Data taken from a collection:
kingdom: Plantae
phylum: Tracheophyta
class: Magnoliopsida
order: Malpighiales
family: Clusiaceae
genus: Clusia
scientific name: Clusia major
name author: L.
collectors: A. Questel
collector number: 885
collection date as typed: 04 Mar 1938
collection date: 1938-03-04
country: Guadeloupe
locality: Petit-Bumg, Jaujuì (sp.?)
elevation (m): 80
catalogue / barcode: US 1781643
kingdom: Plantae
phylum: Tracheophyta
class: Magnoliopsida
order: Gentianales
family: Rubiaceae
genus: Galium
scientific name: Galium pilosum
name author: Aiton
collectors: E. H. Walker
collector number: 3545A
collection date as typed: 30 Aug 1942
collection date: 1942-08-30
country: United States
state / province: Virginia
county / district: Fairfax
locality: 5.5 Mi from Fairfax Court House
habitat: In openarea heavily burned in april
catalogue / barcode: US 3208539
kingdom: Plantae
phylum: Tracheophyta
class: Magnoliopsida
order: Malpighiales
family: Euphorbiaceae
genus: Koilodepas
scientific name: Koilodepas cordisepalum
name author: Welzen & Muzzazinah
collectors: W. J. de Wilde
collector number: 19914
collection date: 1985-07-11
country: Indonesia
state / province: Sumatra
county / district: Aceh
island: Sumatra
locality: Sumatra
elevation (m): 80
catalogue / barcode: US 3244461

Exercise requirements. Can you copy the material above word for word, from its first line up to and including the line containing "order: Gentianales"?

Response.
kingdom: Plantae
phylum: Tracheophyta
class: Magnoliopsida
order: Malpighiales
family: Clusiaceae
genus: Clusia
scientific name: Clusia major
name author: L.
collectors: A. Questel
collector number: 885
collection date as typed: 04 Mar 1938
collection date: 1938-03-04
country: Guadeloupe
locality: Petit-Bumg, Jaujuì (sp.?)
elevation (m): 80
catalogue / barcode: US 1781643
kingdom: Plantae
phylum: Tracheophyta
class: Magnoliopsida
order: Gentianales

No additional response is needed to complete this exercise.